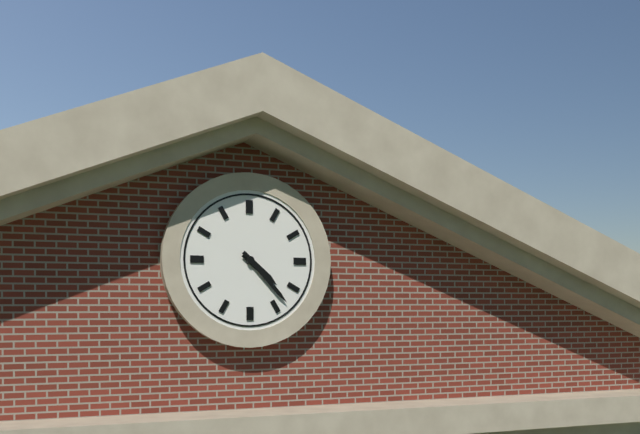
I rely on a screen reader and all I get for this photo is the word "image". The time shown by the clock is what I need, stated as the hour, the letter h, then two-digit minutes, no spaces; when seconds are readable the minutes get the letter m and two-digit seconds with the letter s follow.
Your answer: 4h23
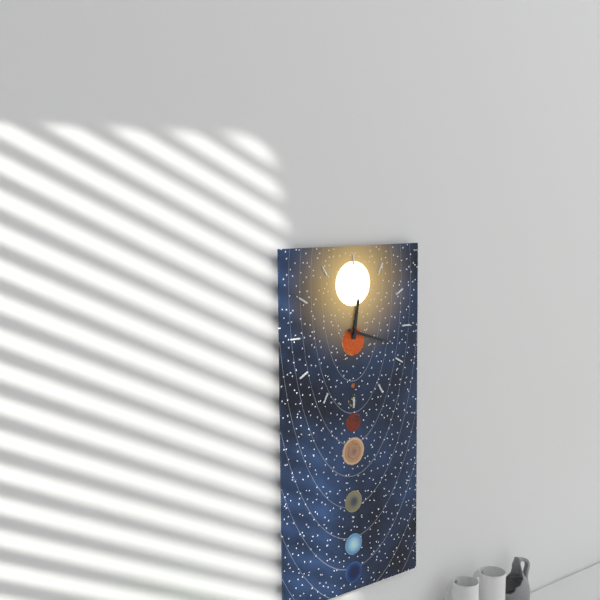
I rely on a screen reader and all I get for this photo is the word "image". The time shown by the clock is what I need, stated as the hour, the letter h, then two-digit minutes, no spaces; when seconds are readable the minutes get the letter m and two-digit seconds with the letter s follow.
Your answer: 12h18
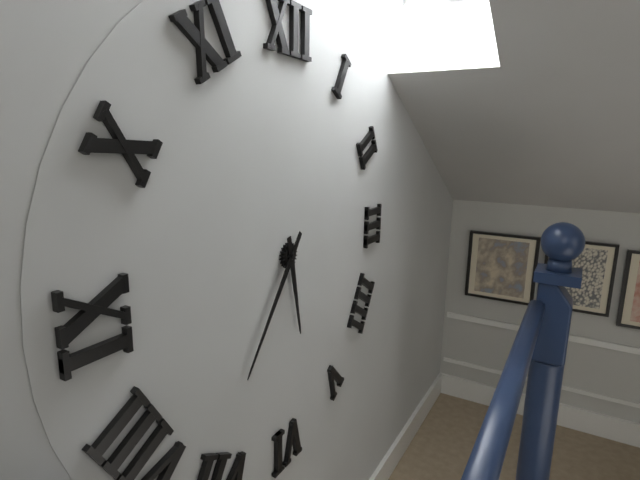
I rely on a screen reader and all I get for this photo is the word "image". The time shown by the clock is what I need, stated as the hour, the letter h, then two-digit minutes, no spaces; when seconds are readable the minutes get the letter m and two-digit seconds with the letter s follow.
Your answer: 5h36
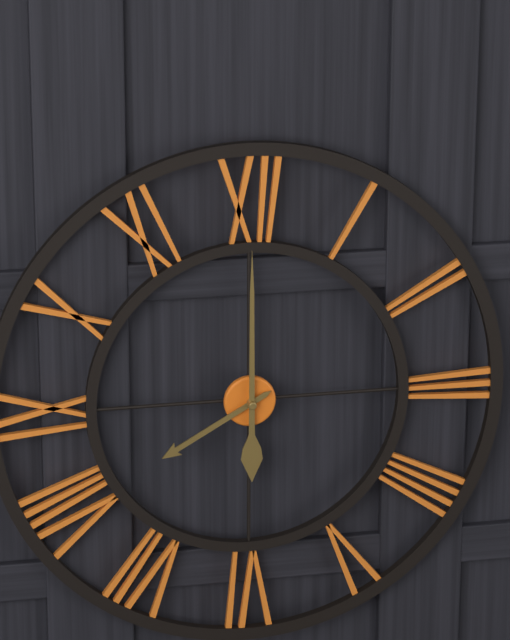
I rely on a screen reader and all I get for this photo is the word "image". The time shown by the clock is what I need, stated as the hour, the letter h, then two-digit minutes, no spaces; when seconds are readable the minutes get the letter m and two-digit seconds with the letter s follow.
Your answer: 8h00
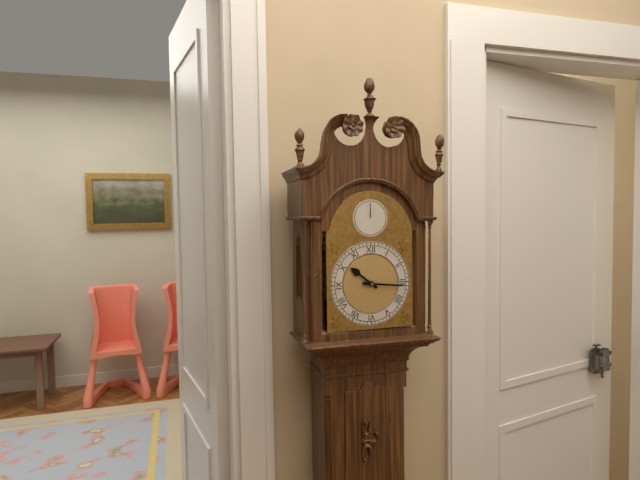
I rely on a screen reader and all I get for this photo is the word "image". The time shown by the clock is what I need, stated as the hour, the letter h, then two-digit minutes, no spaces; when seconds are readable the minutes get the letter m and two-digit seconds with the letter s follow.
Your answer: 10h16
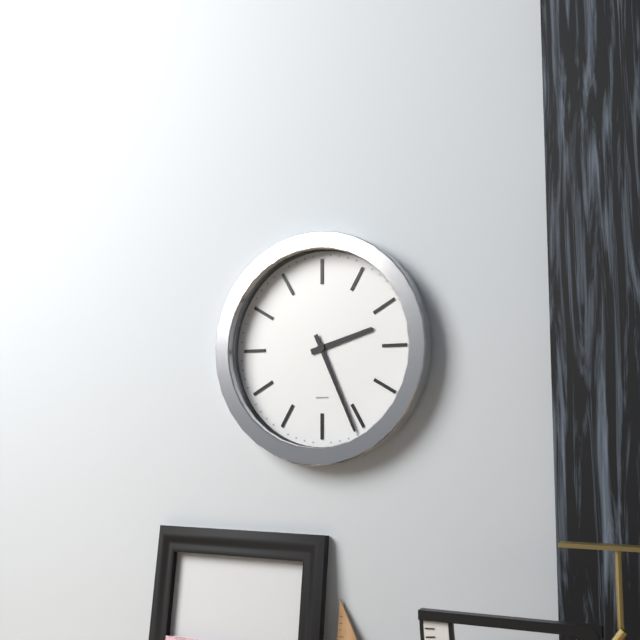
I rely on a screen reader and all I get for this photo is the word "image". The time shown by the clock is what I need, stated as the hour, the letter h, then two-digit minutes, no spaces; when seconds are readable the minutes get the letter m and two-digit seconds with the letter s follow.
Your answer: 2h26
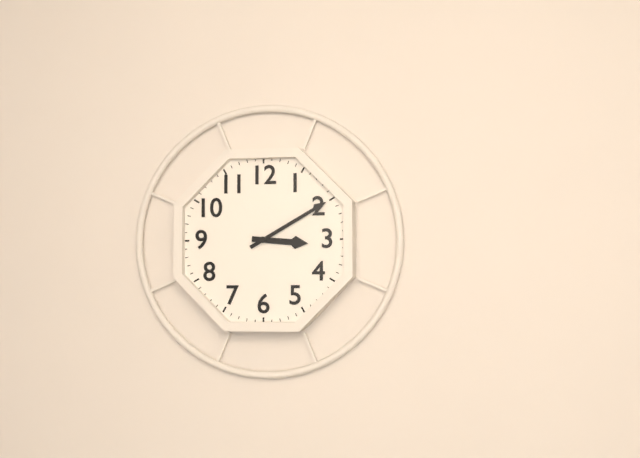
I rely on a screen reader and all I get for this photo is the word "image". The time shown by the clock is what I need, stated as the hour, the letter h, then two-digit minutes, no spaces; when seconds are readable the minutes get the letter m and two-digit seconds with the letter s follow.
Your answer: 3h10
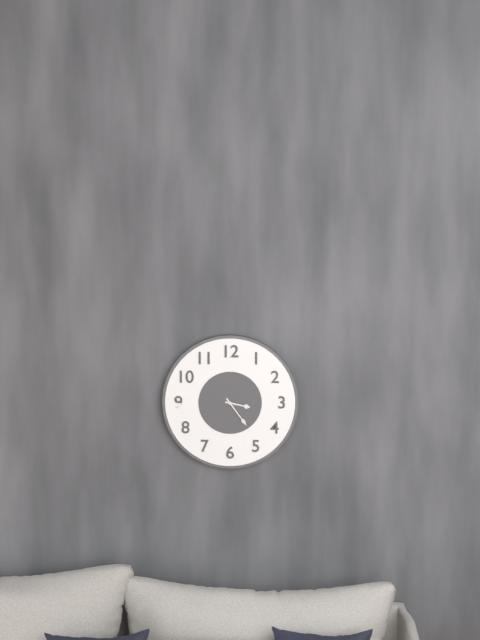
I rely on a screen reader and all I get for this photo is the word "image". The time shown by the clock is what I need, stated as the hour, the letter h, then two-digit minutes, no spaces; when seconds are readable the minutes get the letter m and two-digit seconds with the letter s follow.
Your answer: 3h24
==*==
> _Task_: Lay out the records from the start through the line containing "Your answer: 10h16" as a two-column CSV with columns named text and answer, one row per record. Put each value in a single quoted field with line breaks changed to spaces, and omit the pictures.

> _Answer to this exercise_:
text,answer
"I rely on a screen reader and all I get for this photo is the word ""image"". The time shown by the clock is what I need, stated as the hour, the letter h, then two-digit minutes, no spaces; when seconds are readable the minutes get the letter m and two-digit seconds with the letter s follow. Your answer:","4h23"
"I rely on a screen reader and all I get for this photo is the word ""image"". The time shown by the clock is what I need, stated as the hour, the letter h, then two-digit minutes, no spaces; when seconds are readable the minutes get the letter m and two-digit seconds with the letter s follow. Your answer:","12h18"
"I rely on a screen reader and all I get for this photo is the word ""image"". The time shown by the clock is what I need, stated as the hour, the letter h, then two-digit minutes, no spaces; when seconds are readable the minutes get the letter m and two-digit seconds with the letter s follow. Your answer:","5h36"
"I rely on a screen reader and all I get for this photo is the word ""image"". The time shown by the clock is what I need, stated as the hour, the letter h, then two-digit minutes, no spaces; when seconds are readable the minutes get the letter m and two-digit seconds with the letter s follow. Your answer:","8h00"
"I rely on a screen reader and all I get for this photo is the word ""image"". The time shown by the clock is what I need, stated as the hour, the letter h, then two-digit minutes, no spaces; when seconds are readable the minutes get the letter m and two-digit seconds with the letter s follow. Your answer:","10h16"